# EXTRACTED INFORMATION start
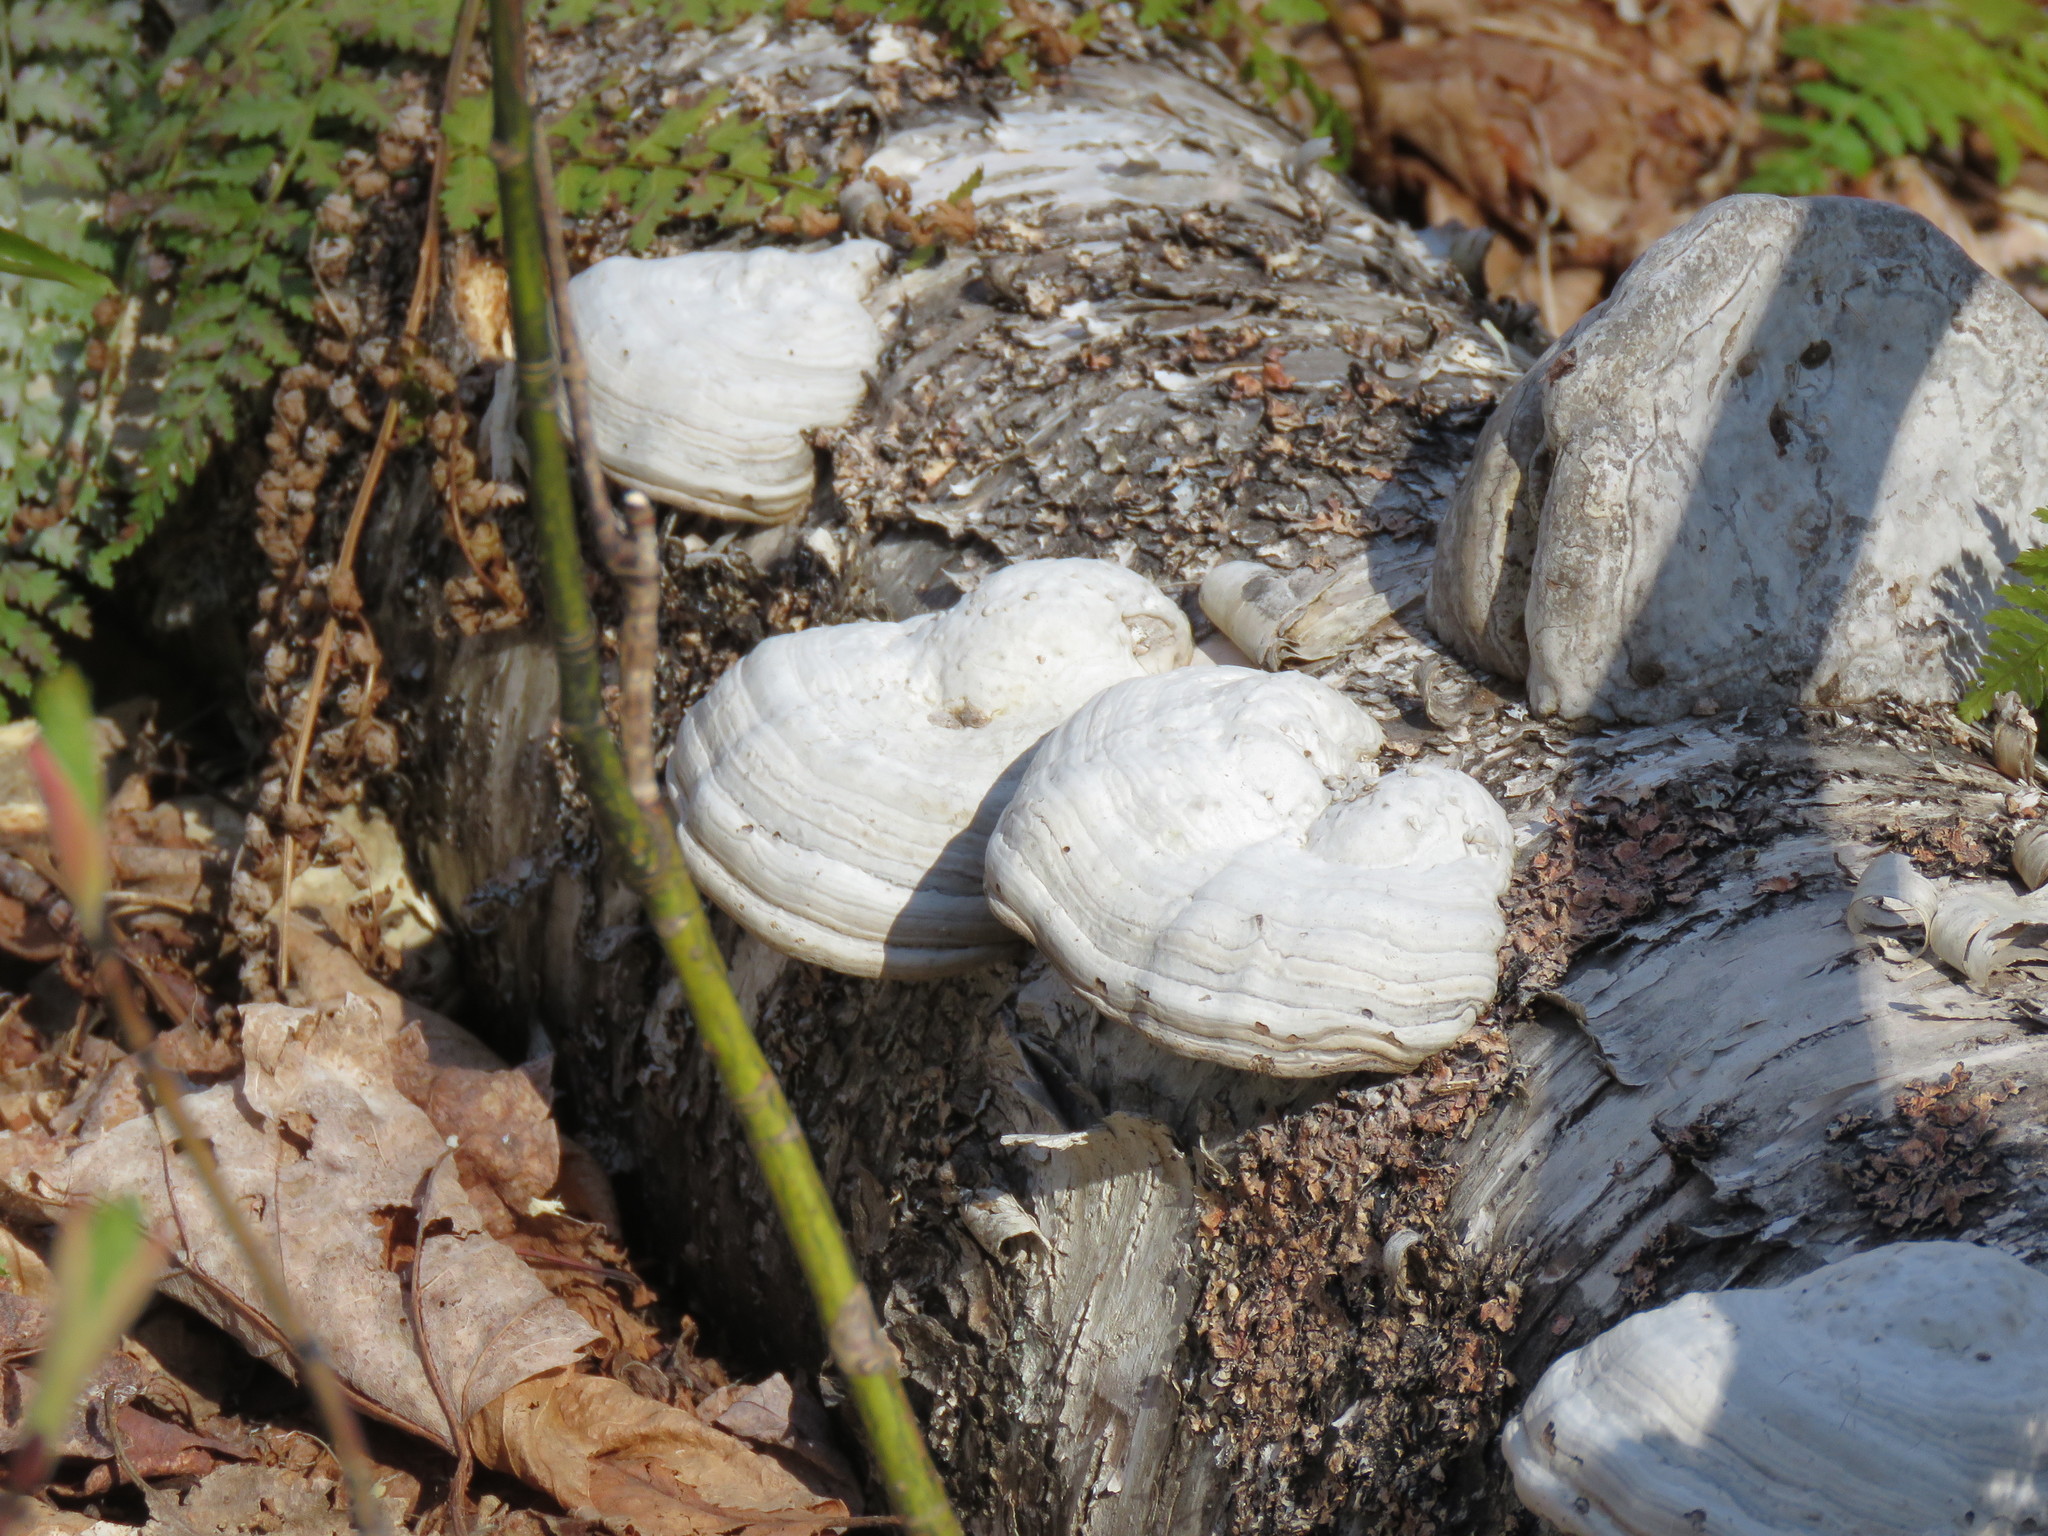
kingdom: Fungi
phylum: Basidiomycota
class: Agaricomycetes
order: Polyporales
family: Polyporaceae
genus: Fomes
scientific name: Fomes fomentarius
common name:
# EXTRACTED INFORMATION end
**EXERCISE**
Copy the material above line for line, leaving out the pictures.

**ANSWER TO THIS EXERCISE**
kingdom: Fungi
phylum: Basidiomycota
class: Agaricomycetes
order: Polyporales
family: Polyporaceae
genus: Fomes
scientific name: Fomes fomentarius
common name:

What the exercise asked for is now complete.